From my vantage point, the Raleigh, N.C.-based company, which reports second-quarter fiscal 2016 earnings results Monday after the closing bell, has done nothing to warrant the punishment the stock has taken. Last quarter, the enterprise cloud and software virtualization specialist, which competes with the likes of VMware (VMW) - Get Report and Citrix (CTXS) - Get Report , extended its streak of consecutive quarterly earnings beats to 11.
Better still, not only did both revenue and earnings exceeded the analysts' average estimates, the company posted adjusted earnings per share of 44 cents, a 29% jump from the year before, while revenue of $481 million was up 14%. Red Hat also logged its thirteenth straight quarter of growth in total revenue and subscription revenue in the mid-teens to 20%+ range.
How has it done this?
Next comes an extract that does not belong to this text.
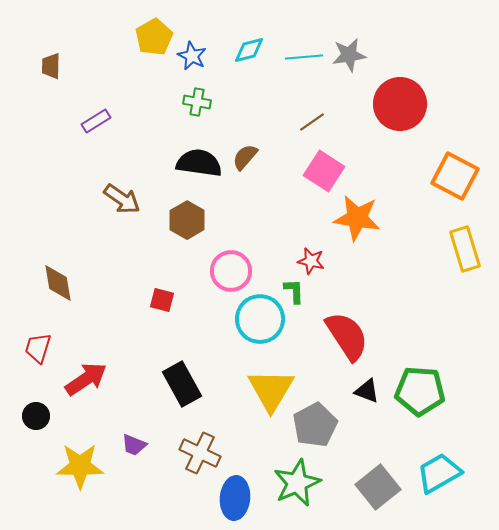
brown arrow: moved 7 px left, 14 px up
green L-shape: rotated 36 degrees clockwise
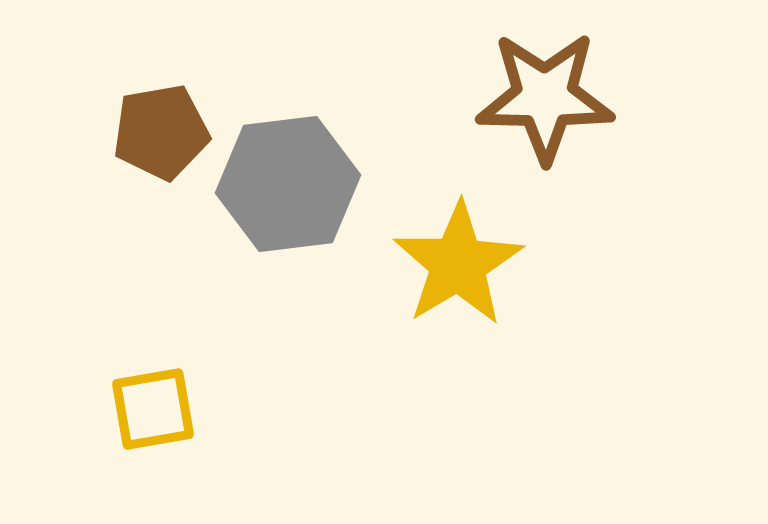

Red Hat has invested heavily in marketing and R&D, where first-quarter expenses climbed 12% and 8% year over year, respectively. And with Red Hat hinting at slightly higher expenses in the quarters ahead, it would appear the company plans to spend even more in its efforts to out-compete its rivals.
The idea of higher operating costs may have spooked some investors away. But given the rate at which Red Hat is growing revenue and the execution streak it has amassed, it's clear the company is getting returns on its investments. Besides, with the stock trading at price-to-earnings ratio of over 70, against a P/E of 21 for the S&P 500 (SPX) tons of growth is priced into the stock. And growth is what investors can expect Monday when Red Hat's results are released.
For the quarter that ended August, analysts' average earnings estimate is for 44 cents a share on revenue of $494.65 million, increases of 7% and 11%, respectively. For the full year ending February 2016, earnings per share are projected to climb 14% to $1.83, while revenue of $2.05 billion would mark an increase of more than 14%.
That both full-year revenue and earnings are projected to grow in that mid-teen range underscores what Red Hat has been able to do in terms of execution. Accordingly, investors should want to own its stock, which has a consensus buy rating and is poised to deliver 20% gains in the next year, based on its average 12-month price target of $85.
This article is commentary by an independent contributor. At the time of publication, the author held no positions in the stocks mentioned.